Many people believe that solar energy can only work in certain situations, but a growing body of evidence shows that the sustainable energy source can be a strong and reliable power provider in the United States.
We've heard them all before. "It's too expensive," your friend might say, or "it only works where it's sunny all the time." These are just some of the common myths that people bring up when considering a solar energy system. While these myths may have been true years ago, technology has advanced and solar is fast becoming not just a reliable source of energy production, but an inexpensive one. So let's see if we can't shed some light on some of the common myths that people still believe about solar energy.
"Solar energy only works in the sunniest parts of the world"
It is true that solar panels need the sun to produce energy, but that does not mean it needs to be sunny all the time. According to a new study by NPD Solarbuzz, the United States is capable of 10 gigawatts of solar electric power at peak operational capacity, with an additional 7 gigawatts of installations expected by the end of 2014.
These installations are not all concentrated in sunny Florida either. In fact, New Jersey is second in the country in terms of solar capacity with nearly 980 megawatts of solar photovoltaic (PV) installations with states like Massachusetts and New York also rounding out the top ten states with the most solar capacity. If we were to look at this on a world scale, and even more astounding fact would arise.
Germany is the world leader in solar generation with about 30 gigawatts of solar capacity at the end of 2012. Not only is Germany considerably smaller than the United States, but it gets roughly the same amount of direct solar energy as Alaska, which is the state with by and far the least amount of direct solar energy. So while yes, solar energy needs sunlight to function, it need not thrive only in the sunniest parts of the world.
"Solar energy can't support large amounts of people"
There are many skeptics when it comes to solar energy's ability to provide energy for mass amounts of people, especially in a country that is as large as the United States. However, these notions seem to be whims rather than facts.
Solar PV is among the fastest growing energy producers in the United States over the past six years, seeing a compound annual growth rate of over 50 percent since 2007 with 83 percent of the country's 10 gigawatts coming from solar installations in the last three and a half years. As these installations continue to expand, it would not be tough to envision even greater solar capacity past the 2014 predictions of the Solarbuzz report.

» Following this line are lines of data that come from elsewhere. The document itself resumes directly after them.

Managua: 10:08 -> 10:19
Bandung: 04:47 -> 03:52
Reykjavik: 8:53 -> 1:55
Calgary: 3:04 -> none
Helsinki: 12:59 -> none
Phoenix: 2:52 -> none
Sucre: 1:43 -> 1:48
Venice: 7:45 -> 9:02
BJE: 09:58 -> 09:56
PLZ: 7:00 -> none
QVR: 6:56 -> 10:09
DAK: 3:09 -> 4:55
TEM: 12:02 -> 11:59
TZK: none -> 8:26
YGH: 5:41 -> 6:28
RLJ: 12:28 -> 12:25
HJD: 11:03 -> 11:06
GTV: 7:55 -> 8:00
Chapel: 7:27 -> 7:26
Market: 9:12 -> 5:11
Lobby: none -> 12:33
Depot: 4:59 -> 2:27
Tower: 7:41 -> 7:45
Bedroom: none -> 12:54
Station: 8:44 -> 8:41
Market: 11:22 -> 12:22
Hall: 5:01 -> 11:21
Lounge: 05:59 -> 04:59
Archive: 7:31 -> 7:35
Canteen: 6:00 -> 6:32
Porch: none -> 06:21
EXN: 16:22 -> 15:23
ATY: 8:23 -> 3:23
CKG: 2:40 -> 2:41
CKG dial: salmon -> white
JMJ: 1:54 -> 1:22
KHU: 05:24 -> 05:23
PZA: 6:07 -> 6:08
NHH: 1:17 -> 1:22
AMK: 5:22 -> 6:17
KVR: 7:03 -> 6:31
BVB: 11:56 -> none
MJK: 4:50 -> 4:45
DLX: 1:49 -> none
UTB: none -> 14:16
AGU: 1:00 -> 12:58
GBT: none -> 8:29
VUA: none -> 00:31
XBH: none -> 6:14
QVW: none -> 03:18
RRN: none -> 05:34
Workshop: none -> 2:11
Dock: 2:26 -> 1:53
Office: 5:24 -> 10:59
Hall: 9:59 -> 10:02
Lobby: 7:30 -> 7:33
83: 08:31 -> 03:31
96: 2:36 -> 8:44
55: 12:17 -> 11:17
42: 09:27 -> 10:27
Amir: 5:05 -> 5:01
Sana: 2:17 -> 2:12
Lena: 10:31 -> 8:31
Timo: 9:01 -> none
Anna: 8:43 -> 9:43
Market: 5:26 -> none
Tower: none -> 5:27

When comparing this rapid expansion to Germany, it is realistic to imagine a large portion of the population being able to run on solar energy. Despite Germany's poor environment for solar energy, its installations are still capable of supporting 10 percent of the country's electricity.
"Solar energy is too expensive"
Years ago it may have been true that solar energy was costly as the technology was still in its early stages, however, prices for solar have gone down considerably. The upfront purchase price has decreased roughly 30 percent over the last two years, and today there are programs offered where a homeowner can even go solar for free. Homeowners in certain parts of the country can add solar technology to their property for absolutely no up-front cost, allowing them to reap the benefits of savings on their energy bill.
On top of this, state and federal government incentives are reducing installation prices. Leasing incentives, installation rebates, and tax discounts are all being offered in states like New Jersey, Massachusetts, Delaware, New York and Connecticut, where the amount of direct solar energy is considerably greater than in Germany. Additionally, many installation companies offer competitive solar financing options for residents looking for home installations.
With rising global temperatures and increasing energy costs, getting the facts about these solar energy myths could lead to many residents and small business owners saving money on their power bills while helping reduce the damage done by climate change.